Les rebelles libyens ont vivement mis en cause l'attitude de l'OTAN, qu'ils accusent de ne pas agir assez rapidement pour leur venir en aide.

«Soit l'OTAN fait son travail correctement, soit nous demanderons au Conseil de sécurité de suspendre ses opérations», a dit le chef des forces rebelles, Abdel Fattah Younes, à Benghazi. Selon lui, l'inaction des Occidentaux permet aux forces de Mouammar Kadhafi d'avancer et de massacrer «chaque jour» la population de Misrata, la troisième ville du pays à 220 km à l'est de Tripoli.

«Si l'OTAN attend encore une semaine de plus, ce sera la fin de Misrata. Nous ne trouverons plus personne là-bas», a ajouté cet ex- ministre qui a rallié la rébellion en février. Ces accusations surviennent quelques heures après que l'Alliance a annoncé avoir fait de la défense de Misrata sa «priorité numéro un».

Menacés d'«extermination»

Depuis plus de 40 jours, les insurgés défendent sans relâche Misrata bombardée et assiégée par les forces loyalistes. Selon les rebelles, plus de 200 personnes ont péri dans les combats.

«L'OTAN nous a déçus. L'OTAN ne nous a pas fourni ce que nous voulions», a poursuivi M. Younes. Selon lui, les habitants de Misrata sont menacés «d'extermination au vrai sens du terme».

«L'eau y est coupée, il n'y a plus d'électricité ou de produits alimentaires, il n'y pas plus de lait pour enfants depuis 40 jours, alors que les forces de Kadhafi bombardent tous les jours maisons, mosquées et hôpitaux à l'artillerie lourde», a-t-il affirmé. «Les habitants boivent de l'eau des égouts», a-t-il encore dit.

Bombardements «aveugles»

«Si l'OTAN voulait briser le blocus de la ville, il l'aurait fait depuis plusieurs jours». «Tous les jours, des civils, vieillards et enfants, meurent à Misrata.
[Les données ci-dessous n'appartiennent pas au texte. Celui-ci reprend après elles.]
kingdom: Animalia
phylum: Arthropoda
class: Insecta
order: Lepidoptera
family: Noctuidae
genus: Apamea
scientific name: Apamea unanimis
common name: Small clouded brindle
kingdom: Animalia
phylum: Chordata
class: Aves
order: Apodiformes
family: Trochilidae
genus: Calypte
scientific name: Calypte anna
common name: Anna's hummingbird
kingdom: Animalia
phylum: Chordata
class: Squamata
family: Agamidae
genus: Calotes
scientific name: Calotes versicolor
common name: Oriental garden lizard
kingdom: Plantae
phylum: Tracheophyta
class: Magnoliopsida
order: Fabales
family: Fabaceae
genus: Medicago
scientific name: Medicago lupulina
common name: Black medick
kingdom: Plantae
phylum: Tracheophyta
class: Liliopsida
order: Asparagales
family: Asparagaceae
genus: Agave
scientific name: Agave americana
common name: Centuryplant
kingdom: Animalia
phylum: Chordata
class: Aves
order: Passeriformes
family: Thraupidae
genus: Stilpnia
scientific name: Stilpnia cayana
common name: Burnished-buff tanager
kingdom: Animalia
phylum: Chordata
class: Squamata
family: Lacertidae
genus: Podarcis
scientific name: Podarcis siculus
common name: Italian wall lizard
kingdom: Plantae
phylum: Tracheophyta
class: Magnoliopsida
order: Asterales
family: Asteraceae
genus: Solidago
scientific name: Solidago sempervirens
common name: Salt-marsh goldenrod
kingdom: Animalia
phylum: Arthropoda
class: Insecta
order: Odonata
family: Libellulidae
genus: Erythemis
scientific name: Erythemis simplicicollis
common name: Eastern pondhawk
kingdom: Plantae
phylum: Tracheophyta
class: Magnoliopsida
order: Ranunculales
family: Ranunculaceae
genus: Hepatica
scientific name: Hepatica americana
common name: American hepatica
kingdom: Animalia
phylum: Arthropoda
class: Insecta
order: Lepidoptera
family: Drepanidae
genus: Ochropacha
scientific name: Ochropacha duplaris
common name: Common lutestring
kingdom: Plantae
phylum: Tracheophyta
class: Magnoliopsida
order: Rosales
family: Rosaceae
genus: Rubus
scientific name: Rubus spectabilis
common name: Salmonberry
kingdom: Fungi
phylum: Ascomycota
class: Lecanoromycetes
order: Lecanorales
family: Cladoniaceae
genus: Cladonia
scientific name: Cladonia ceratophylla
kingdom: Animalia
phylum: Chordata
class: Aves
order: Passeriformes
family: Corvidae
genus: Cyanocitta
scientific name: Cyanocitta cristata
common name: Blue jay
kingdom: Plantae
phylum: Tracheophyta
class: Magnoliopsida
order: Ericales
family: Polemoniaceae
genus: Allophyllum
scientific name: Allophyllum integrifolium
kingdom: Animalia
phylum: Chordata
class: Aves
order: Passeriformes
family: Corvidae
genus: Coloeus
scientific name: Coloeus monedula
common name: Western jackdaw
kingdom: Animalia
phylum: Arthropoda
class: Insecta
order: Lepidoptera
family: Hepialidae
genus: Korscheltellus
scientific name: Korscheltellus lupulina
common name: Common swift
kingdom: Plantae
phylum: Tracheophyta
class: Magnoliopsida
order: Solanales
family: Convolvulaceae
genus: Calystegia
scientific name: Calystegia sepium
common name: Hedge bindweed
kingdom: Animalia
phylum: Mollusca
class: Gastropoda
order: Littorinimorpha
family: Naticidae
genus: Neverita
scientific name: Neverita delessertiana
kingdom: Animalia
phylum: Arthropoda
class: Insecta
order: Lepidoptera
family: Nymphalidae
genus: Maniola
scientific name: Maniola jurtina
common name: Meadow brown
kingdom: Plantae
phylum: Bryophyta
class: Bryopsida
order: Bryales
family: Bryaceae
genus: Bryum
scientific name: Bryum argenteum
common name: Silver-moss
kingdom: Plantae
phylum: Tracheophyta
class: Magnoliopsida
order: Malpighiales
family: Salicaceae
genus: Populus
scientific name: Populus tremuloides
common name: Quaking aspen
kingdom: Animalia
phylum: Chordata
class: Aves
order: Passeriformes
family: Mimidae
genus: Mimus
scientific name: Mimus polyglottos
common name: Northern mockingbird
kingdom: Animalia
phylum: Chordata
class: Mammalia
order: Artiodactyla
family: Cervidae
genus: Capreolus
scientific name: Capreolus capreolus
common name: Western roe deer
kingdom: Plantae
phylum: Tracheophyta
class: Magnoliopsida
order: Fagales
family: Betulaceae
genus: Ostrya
L'OTAN n'a rien fait, il bombarde ici et là», a dit le responsable.

La veille, la rébellion avait demandé à nouveau l'appui de la coalition internationale pour venir à bout de l'artillerie lourde des forces du colonel Kadhafi qui bombardent «aveuglément» la ville, alors que les avions de l'OTAN «ne survolent même pas la région», avait indiqué un porte-parole des insurgés.